=== Task objective ===
Please reproduce the recession article below word for word, from its headline through the end of point 3.

=== Excerpt to read ===
______________________________
Recession? 13 signs it's here

Thu, Feb 21 2008, 10:07 GMT
by David Karsbøl

Saxo Bank


Whether or not a full-scale recession is on the way is the question on everybody’s lips in 2008. Saxo Bank’s Head of Strategy, David Karsbøl, believes it is already upon us. Taking 13 key indicators, David Karsbøl, one of MoneyWeek's top 10 tipsters of 2007, explains why 2008 looks certain to bring a recession to the economy.

1. Bank credit is drying up. Banks are becoming more reluctant to issue high-risk mortgages with stories on tighter lending terms now appearing on a regular basis. This is a follow on from the credit crunch, with banks now being more conservative in their lending and appraisal standards. They are tightening their lending policies and it is generally more difficult for homeowners to finance new homes.

2. The number of months of supply of US houses for sale is at 9-10 compared to 4-5 historically. This suggests that prices could continue lower by at least 10-15%, but probably more. This figure shows the estimated amount of time it would take to sell the number of houses currently on the market in the US. At the moment this is double what would normally be expected, something that reflects a significant downward pressure on prices. Added to this is the increase in people owing more on their homes than what they are worth - the number will increase further and more homes will be repossessed by lenders.

3. Household finances are maxed out. Financial obligations as a percentage of disposable income are at all-time highs. This means that income is not being entirely spent, but rather it is increasingly being used to pay back interest on already existing loans. The result of this is that even if rates are low, consumers may not be willing to borrow, hence the expected economic stimulation will not happen as they will have no where to turn to with the new money. There are no new asset bubbles to replace the housing market and so there is no obvious destination for leveraged investments among the general population.
______________________________
=== Supplied data ===
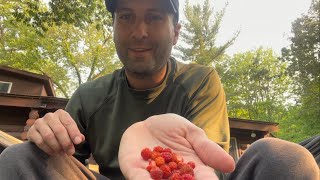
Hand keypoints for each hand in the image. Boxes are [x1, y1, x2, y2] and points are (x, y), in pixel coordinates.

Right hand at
______________________________
=== Answer to the exercise ===
Recession? 13 signs it's here

Thu, Feb 21 2008, 10:07 GMT
by David Karsbøl

Saxo Bank


Whether or not a full-scale recession is on the way is the question on everybody’s lips in 2008. Saxo Bank’s Head of Strategy, David Karsbøl, believes it is already upon us. Taking 13 key indicators, David Karsbøl, one of MoneyWeek's top 10 tipsters of 2007, explains why 2008 looks certain to bring a recession to the economy.

1. Bank credit is drying up. Banks are becoming more reluctant to issue high-risk mortgages with stories on tighter lending terms now appearing on a regular basis. This is a follow on from the credit crunch, with banks now being more conservative in their lending and appraisal standards. They are tightening their lending policies and it is generally more difficult for homeowners to finance new homes.

2. The number of months of supply of US houses for sale is at 9-10 compared to 4-5 historically. This suggests that prices could continue lower by at least 10-15%, but probably more. This figure shows the estimated amount of time it would take to sell the number of houses currently on the market in the US. At the moment this is double what would normally be expected, something that reflects a significant downward pressure on prices. Added to this is the increase in people owing more on their homes than what they are worth - the number will increase further and more homes will be repossessed by lenders.

3. Household finances are maxed out. Financial obligations as a percentage of disposable income are at all-time highs. This means that income is not being entirely spent, but rather it is increasingly being used to pay back interest on already existing loans. The result of this is that even if rates are low, consumers may not be willing to borrow, hence the expected economic stimulation will not happen as they will have no where to turn to with the new money. There are no new asset bubbles to replace the housing market and so there is no obvious destination for leveraged investments among the general population.